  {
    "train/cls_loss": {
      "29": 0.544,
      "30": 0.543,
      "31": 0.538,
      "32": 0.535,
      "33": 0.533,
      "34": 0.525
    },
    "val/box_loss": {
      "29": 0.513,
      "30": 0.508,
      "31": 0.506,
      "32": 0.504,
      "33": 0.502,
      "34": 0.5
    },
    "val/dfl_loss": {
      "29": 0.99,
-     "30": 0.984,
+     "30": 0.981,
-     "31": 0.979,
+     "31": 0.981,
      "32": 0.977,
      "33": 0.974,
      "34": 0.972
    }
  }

○ ○ ○ ○

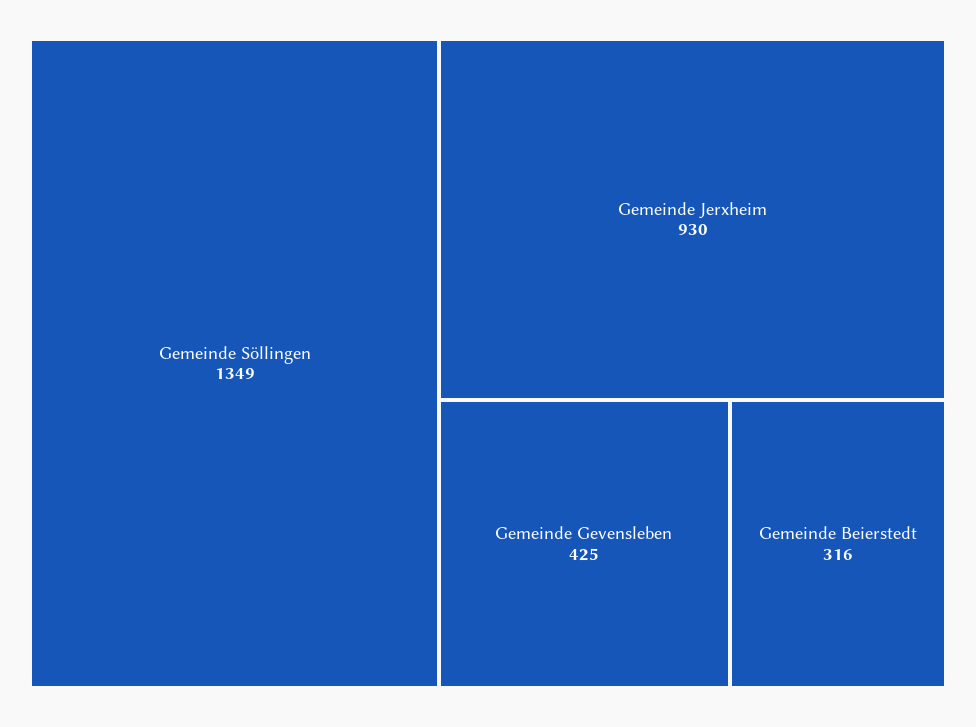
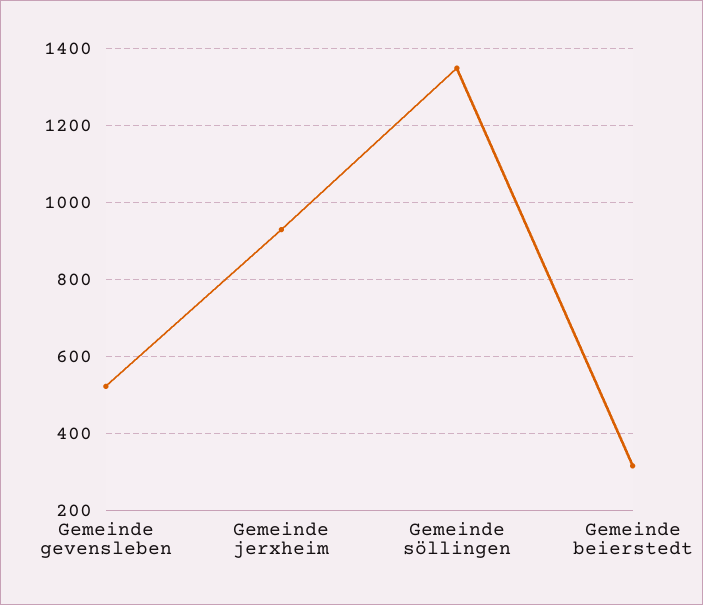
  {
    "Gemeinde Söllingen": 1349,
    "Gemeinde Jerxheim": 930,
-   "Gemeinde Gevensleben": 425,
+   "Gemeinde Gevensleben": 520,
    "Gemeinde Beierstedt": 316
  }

○ ○ ○ ○

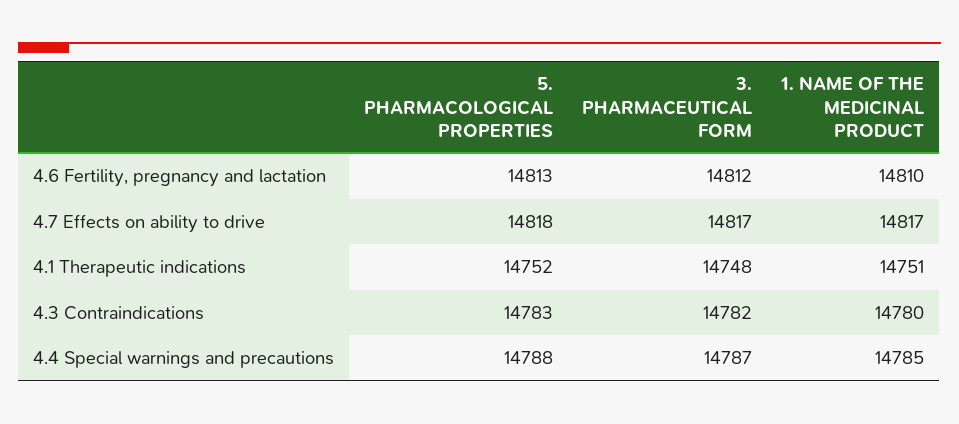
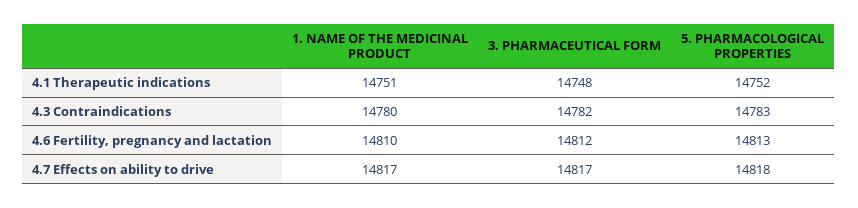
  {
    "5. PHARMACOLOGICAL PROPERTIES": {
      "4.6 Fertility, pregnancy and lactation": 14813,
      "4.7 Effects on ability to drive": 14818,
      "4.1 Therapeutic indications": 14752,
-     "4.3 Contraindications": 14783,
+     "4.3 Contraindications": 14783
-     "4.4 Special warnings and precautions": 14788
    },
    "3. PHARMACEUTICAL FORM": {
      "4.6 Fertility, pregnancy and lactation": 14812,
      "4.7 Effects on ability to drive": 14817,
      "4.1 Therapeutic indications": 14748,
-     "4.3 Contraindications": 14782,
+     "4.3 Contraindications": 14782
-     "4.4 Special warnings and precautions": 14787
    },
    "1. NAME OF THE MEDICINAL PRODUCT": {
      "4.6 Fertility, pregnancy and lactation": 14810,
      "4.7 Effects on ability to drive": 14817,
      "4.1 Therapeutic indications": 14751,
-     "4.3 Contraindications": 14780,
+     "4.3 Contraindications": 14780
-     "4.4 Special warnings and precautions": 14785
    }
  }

○ ○ ○ ○

Work to complete: Go through the entries above and copy every line containing "Therapeutic".

Result:
      "4.1 Therapeutic indications": 14752,
      "4.1 Therapeutic indications": 14748,
      "4.1 Therapeutic indications": 14751,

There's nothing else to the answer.